Les rôles de soins assumés au sein des foyers augmentent l’exposition des femmes au virus, dans un contexte d’épidémie concentrée en Ituri.
À Bunia, dans l’est de la République démocratique du Congo, les femmes apparaissent comme l’un des groupes les plus exposés à l’épidémie d’Ebola. Les observations des acteurs sanitaires mettent en évidence un lien direct entre les rôles sociaux traditionnellement assignés aux femmes et leur niveau d’exposition au virus.
Dans une région déjà fragilisée par des contraintes sécuritaires et sanitaires, cette dynamique complique davantage la maîtrise de la transmission.
Une exposition liée aux responsabilités de soins
Dans les foyers, les femmes assurent très souvent la prise en charge des personnes malades. Elles interviennent en première ligne pour l’hygiène, l’alimentation et l’accompagnement quotidien des patients.
Ce contact rapproché avec des personnes infectées augmente mécaniquement le risque de contamination, notamment en l’absence de protection adaptée ou de prise en charge médicale immédiate.
Selon une responsable médicale locale, ce rôle est systématique dans de nombreuses communautés, ce qui place les femmes dans une position d’exposition continue lors des phases critiques de la maladie.
Un risque de transmission au sein des familles
Les spécialistes de santé publique soulignent que l’exposition initiale peut entraîner une transmission secondaire au sein du foyer.
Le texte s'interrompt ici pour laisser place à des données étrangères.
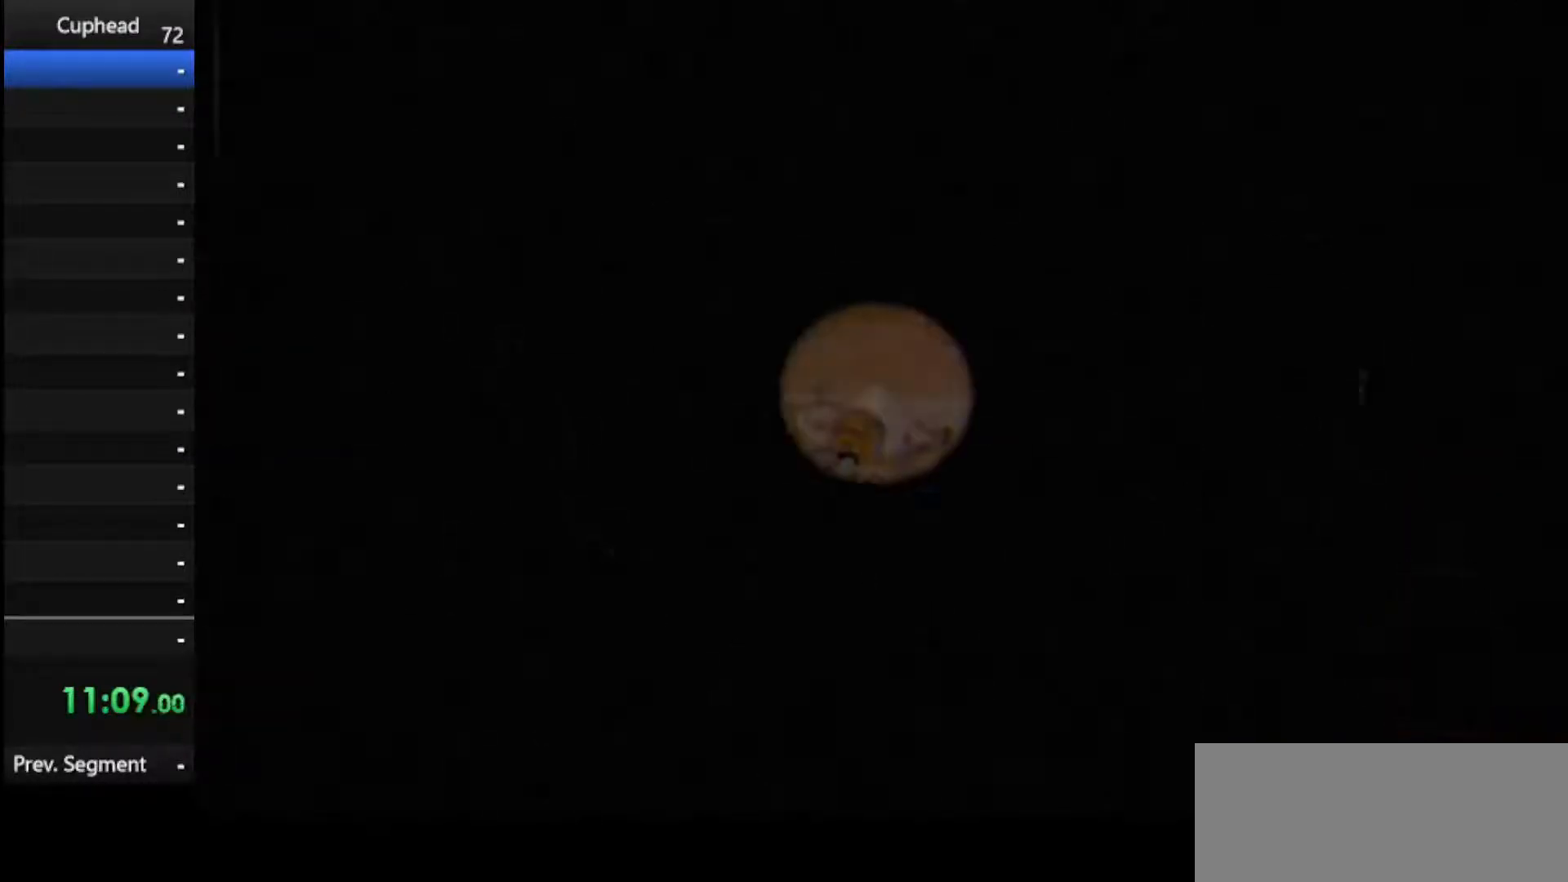
{"keys": ["down", "left", "shoot"], "events": [[333, "shoot", "down"]]}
Une personne infectée peut contaminer les membres de sa famille avant même son isolement.
Les enfants figurent parmi les plus vulnérables, notamment les nourrissons et les jeunes dépendants des soins maternels. Cette configuration contribue à renforcer la propagation du virus dans les environnements domestiques.
Des constats confirmés par les agences onusiennes
Selon ONU Femmes, les femmes ont historiquement été surreprésentées parmi les victimes des épidémies d’Ebola au cours des dernières décennies.
L’organisation souligne que cette tendance s’explique principalement par leur rôle dans les soins familiaux et communautaires, ainsi que par leur implication dans l’accompagnement des malades et certaines pratiques sociales liées aux soins et aux décès.
Les agences internationales estiment que l’épidémie actuelle en RDC s’inscrit dans cette continuité.
Une épidémie concentrée en Ituri
Les données des autorités sanitaires indiquent que la majorité des cas confirmés se situe dans la province de l’Ituri, épicentre actuel de la flambée.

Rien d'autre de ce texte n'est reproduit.